Apparently my pre-trip communication was a major fail, and many of you didn’t know I was leaving until I was packing. This trip was six months in the making and was a follow-up to the trip we made last fall as a family.
The University of Colorado and Children’s Hospital Colorado have partnered with the Banasa banana plantation to improve the health of twelve small communities (a few would be big enough to call towns) in the south-west corner of Guatemala, near the border with Mexico. Banasa’s interest is mainly in the health of their workers, but the clinic is open to everyone in the community. There are other national “health posts” in the area, but the nearest hospital is an hour or more away by car, depending on the rain, and most folks’ main mode of transportation is their feet. Motorcycles are also popular, but it’s hard to ride on a motorcycle when you’re in labor…
So anyway, they built a clinic (staffed by a family physician and residents from Colorado; open since April) and a two-bed birth center (not yet open). They also have a community maternal-child health program that focuses on nutrition, child development, and prevention of maternal complications. Currently, the community health workers drive out into the communities to find pregnant women by word of mouth. Then they provide free (individual) prenatal care, education, post-partum and newborn visits, and then group visits for moms and babies until age three. Pam and I went to teach group care.
A team of midwives and physicians has been working on the content for four visits, and then we worked with the community health workers to show how those visits could be interactive, instead of lecture-based. The health workers jumped right in, quickly appreciating how group visits could streamline the huge amount of time they spend traveling back and forth between their communities. Likewise, group care can ameliorate some of the isolation experienced by the women. But it will be a huge shift for this community, where women mostly stay at home– like really at home– and few of them have phones to ease communication.
The second day of our teaching, Pam and I got to go out into some of the communities to make home visits. We saw first-hand how much time the community health workers spend driving. We had to make several stops to locate one woman who had moved.
We also made an unscheduled bathroom stop at the home of our colleague’s sister, where Pam got a tamale-making lesson.

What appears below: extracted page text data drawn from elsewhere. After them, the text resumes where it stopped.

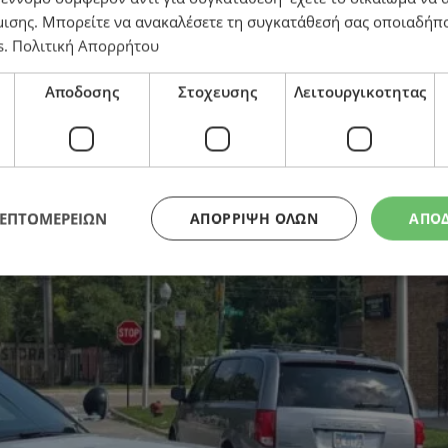
μισης
. Μπορείτε να ανακαλέσετε τη συγκατάθεσή σας οποιαδήπο
s
.
Πολιτική Απορρήτου
Αποδοσης
Στοχευσης
Λειτουργικοτητας
ΛΕΠΤΟΜΕΡΕΙΩΝ
ΑΠΌΡΡΙΨΗ ΌΛΩΝ
ΑΠΟ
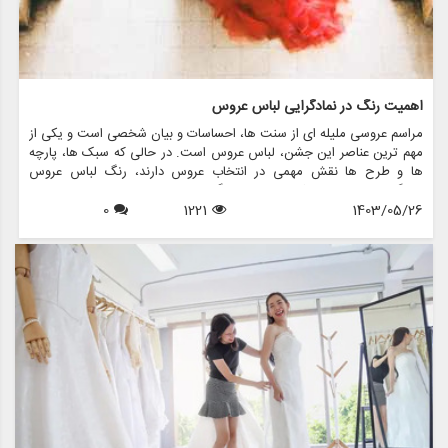
اهمیت رنگ در نمادگرایی لباس عروس
مراسم عروسی ملیله ای از سنت ها، احساسات و بیان شخصی است و یکی از
مهم ترین عناصر این جشن، لباس عروس است. در حالی که سبک ها، پارچه
ها و طرح ها نقش مهمی در انتخاب عروس دارند، رنگ لباس عروس
نمادگرایی عمیقی دارد که فراتر از فرهنگ ها و نسل ها است. در این مقاله،
1403/05/26
1221
0
اهمیت رنگ را در نمادگرایی لباس عروس بررسی می کنیم، به معانی پشت
رنگ های مختلف می پردازیم و نشان می دهیم که چگونه فروشگاه هایی
مانند مزون چرخچی می توانند به عروس ها کمک کنند تا لباس مناسب خود
را پیدا کنند.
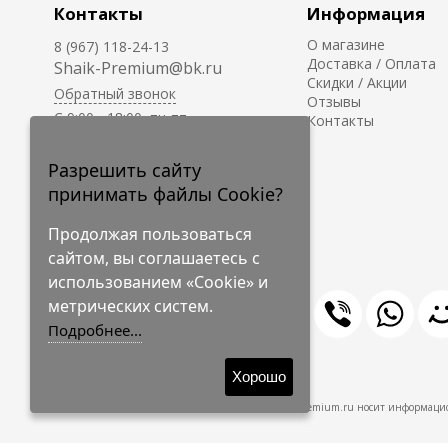
Контакты
Информация
О магазине
8 (967) 118-24-13
Доставка / Оплата
Shaik-Premium@bk.ru
Скидки / Акции
Обратный звонок
Отзывы
C 9:00 - 18:00, пн-пт
Контакты
С 10:00 - 17:00, сб-вс
Приём заказов на сайте -
Разрешить сайту
круглосуточно.
принимать файлы Cookie?
Продолжая пользоваться
сайтом, вы соглашаетесь с
использованием «Cookie» и
метрических систем.
Подробнее...
© 2009-2026 Shaik-Premium
Хорошо
Shaik-Premium.ru носит информацио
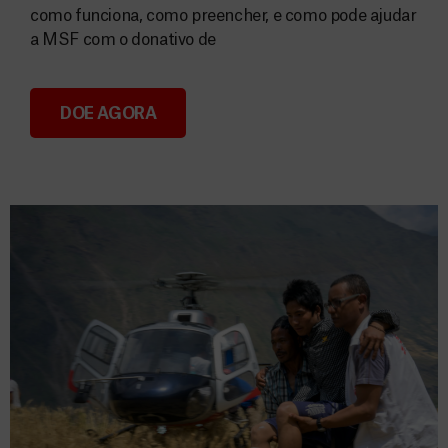
como funciona, como preencher, e como pode ajudar
a MSF com o donativo de
DOE AGORA
Consignação do IRS 2026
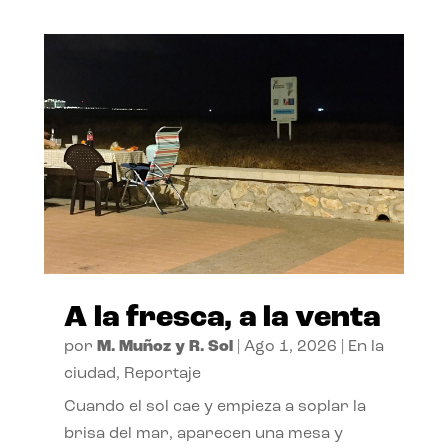
A la fresca, a la venta
por
M. Muñoz y R. Sol
|
Ago 1, 2026
|
En la
ciudad
,
Reportaje
Cuando el sol cae y empieza a soplar la
brisa del mar, aparecen una mesa y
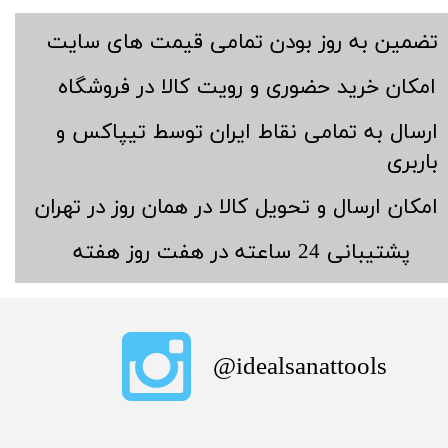
​تضمین به روز بودن تمامی قیمت های سایت
​امکان خرید حضوری و رویت کالا در فروشگاه
​ارسال به تمامی نقاط ایران توسط تیپاکس و
باربری
​امکان ارسال و تحویل کالا در همان روز در تهران
​پشتیبانی 24 ساعته در هفت روز هفته
​idealsanattools@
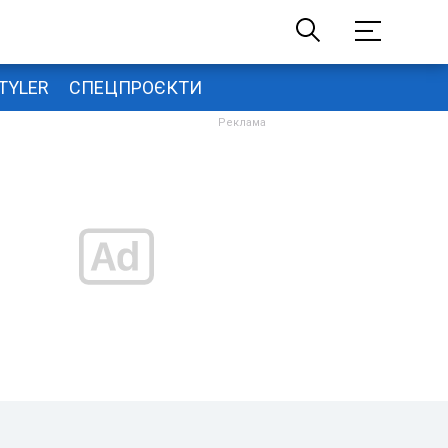
TYLER
СПЕЦПРОЄКТИ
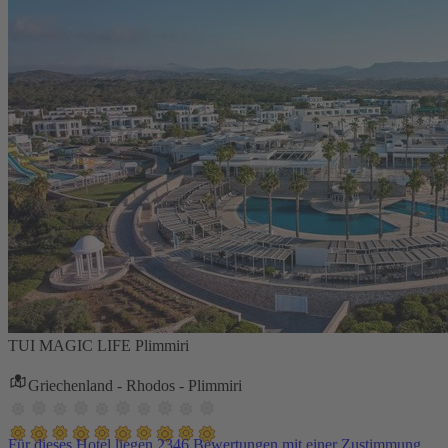
TUI MAGIC LIFE Plimmiri
Griechenland - Rhodos - Plimmiri
Für dieses Hotel liegen 2346 Bewertungen mit einer Zustimmung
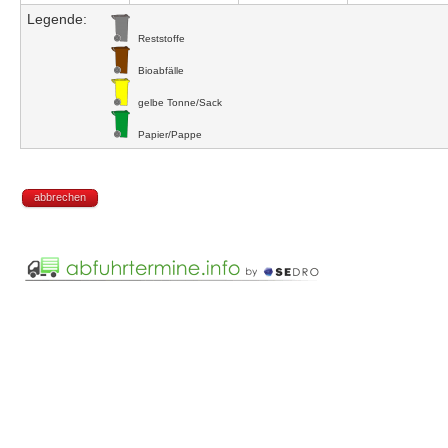
Legende:
Reststoffe
Bioabfälle
gelbe Tonne/Sack
Papier/Pappe
abbrechen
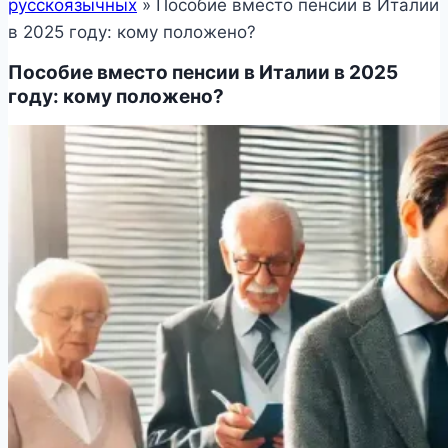
русскоязычных
»
Пособие вместо пенсии в Италии
в 2025 году: кому положено?
Пособие вместо пенсии в Италии в 2025
году: кому положено?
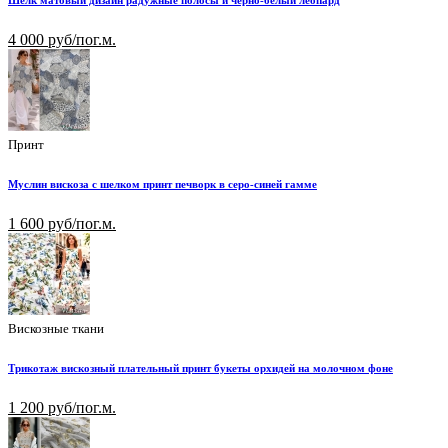
Шелк матовый дизайн радужные полосы и черно-белый леопард
4 000 руб/пог.м.
Принт
Муслин вискоза с шелком принт печворк в серо-синей гамме
1 600 руб/пог.м.
Вискозные ткани
Трикотаж вискозный плательный принт букеты орхидей на молочном фоне
1 200 руб/пог.м.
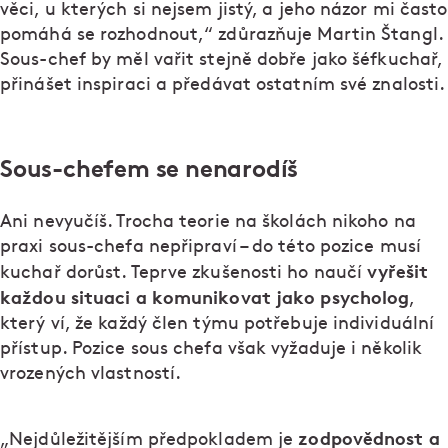
věci, u kterých si nejsem jistý, a jeho názor mi často
pomáhá se rozhodnout,“ zdůrazňuje Martin Štangl.
Sous-chef by měl vařit stejně dobře jako šéfkuchař,
přinášet inspiraci a předávat ostatním své znalosti.
Sous-chefem se nenarodíš
Ani nevyučíš. Trocha teorie na školách nikoho na
praxi sous-chefa nepřipraví – do této pozice musí
vyřešit
kuchař dorůst. Teprve zkušenosti ho naučí
každou situaci a komunikovat jako psycholog
,
který ví, že každý člen týmu potřebuje individuální
přístup. Pozice sous chefa však vyžaduje i několik
vrozených vlastností.
zodpovědnost a
„Nejdůležitějším předpokladem je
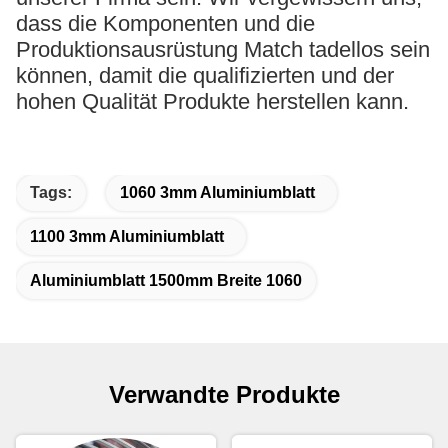
dass die Komponenten und die
Produktionsausrüstung Match tadellos sein
können, damit die qualifizierten und der
hohen Qualität Produkte herstellen kann.
Tags:
1060 3mm Aluminiumblatt
1100 3mm Aluminiumblatt
Aluminiumblatt 1500mm Breite 1060
Verwandte Produkte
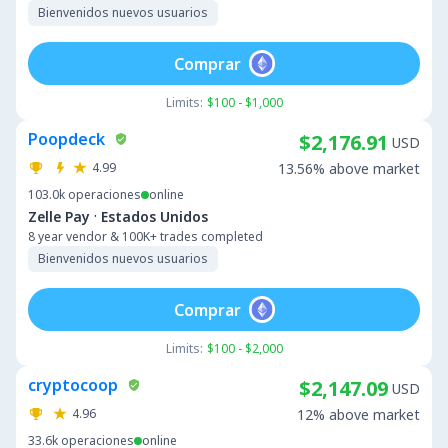
Bienvenidos nuevos usuarios
Comprar
Limits:
$100 - $1,000
Poopdeck
$2,176.91
USD
4.99
13.56% above market
103.0k
operaciones
online
·
Zelle Pay
Estados Unidos
8 year vendor & 100K+ trades completed
Bienvenidos nuevos usuarios
Comprar
Limits:
$100 - $2,000
cryptocoop
$2,147.09
USD
4.96
12% above market
33.6k
operaciones
online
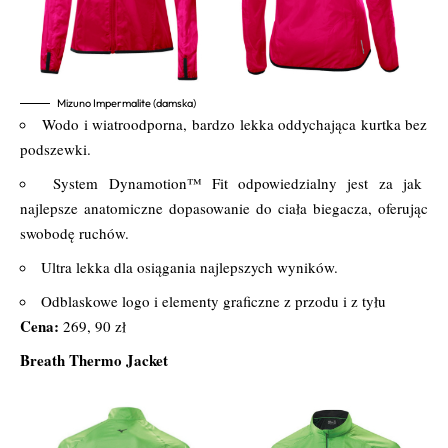
Mizuno Impermalite (damska)
Wodo i wiatroodporna, bardzo lekka oddychająca kurtka bez
podszewki.
System Dynamotion™ Fit odpowiedzialny jest za jak
najlepsze anatomiczne dopasowanie do ciała biegacza, oferując
swobodę ruchów.
Ultra lekka dla osiągania najlepszych wyników.
Odblaskowe logo i elementy graficzne z przodu i z tyłu
Cena:
269, 90 zł
Breath Thermo Jacket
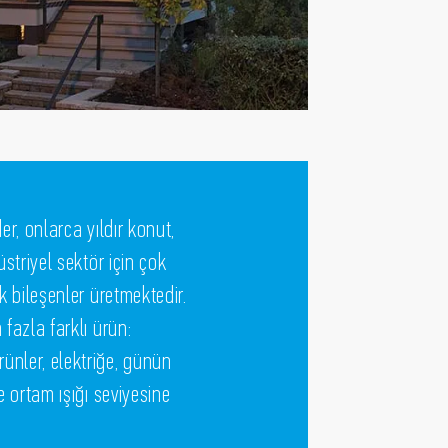
er, onlarca yıldır konut,
üstriyel sektör için çok
k bileşenler üretmektedir.
 fazla farklı ürün:
ünler, elektriğe, günün
e ortam ışığı seviyesine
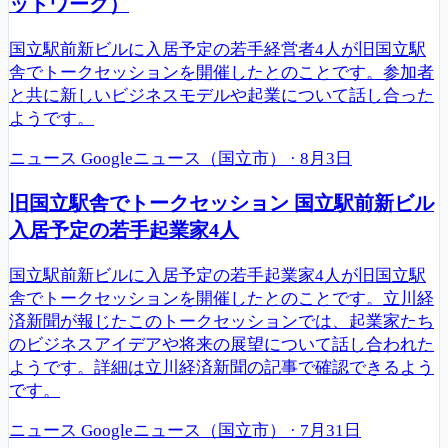
ットワーク）
国立駅前新ビルに入居予定の若手経営者4人が旧国立駅
舎でトークセッションを開催したとのことです。参加者
と共に新しいビジネスモデルや起業について話し合った
ようです。
ニュース
Googleニュース（国立市）
·
8月3日
旧国立駅舎でトークセッション 国立駅前新ビル
入居予定の若手起業家4人
国立駅前新ビルに入居予定の若手起業家4人が旧国立駅
舎でトークセッションを開催したとのことです。立川経
済新聞が報じたこのトークセッションでは、起業家たち
のビジネスアイデアや将来の展望について話し合われた
ようです。詳細は立川経済新聞の記事で確認できるよう
です。
ニュース
Googleニュース（国立市）
·
7月31日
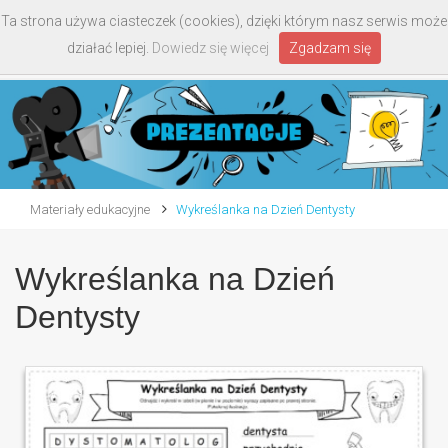
Ta strona używa ciasteczek (cookies), dzięki którym nasz serwis może
Toggle
działać lepiej.
Dowiedz się więcej
Zgadzam się
navigati
Materiały edukacyjne
Wykreślanka na Dzień Dentysty
Wykreślanka na Dzień
Dentysty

On day three, the community health workers hosted a sample group for nine traditional birth attendants (TBAs). The health workers did an amazing job of making the group model their own. I was so impressed by their confidence, their professionalism, and their enthusiasm. That group had several goals: transparency (the patients for whom we care are attended during labor by these TBAs, and we want them to know we are not trying to supplant them); education (the only formal training the TBAs receive are periodic lectures from the Ministry of Health) and community building (the goal is for the birthing center to be an alternative and safer location for the TBAs to attend their patients). While the group went really well, we discovered that every time our center has hosted them in the past, the TBAs have received gifts, which was their expectation and something for which we were not prepared. Despite that I think it went well, but we’ll see how many show up to the next teaching.
Each of the women we visited were at major risk for some obstetrical complication, and our unpacking of that gave us hours of fruitful teaching. In a tiny country where two women die every day from obstetrical complications, preventing maternal hemorrhage becomes invaluable.
So, to sum up, I learned so much this trip. I have deep admiration for those who are there day-in and day-out, making this program work. It was a privilege to teach and learn and get to know these women.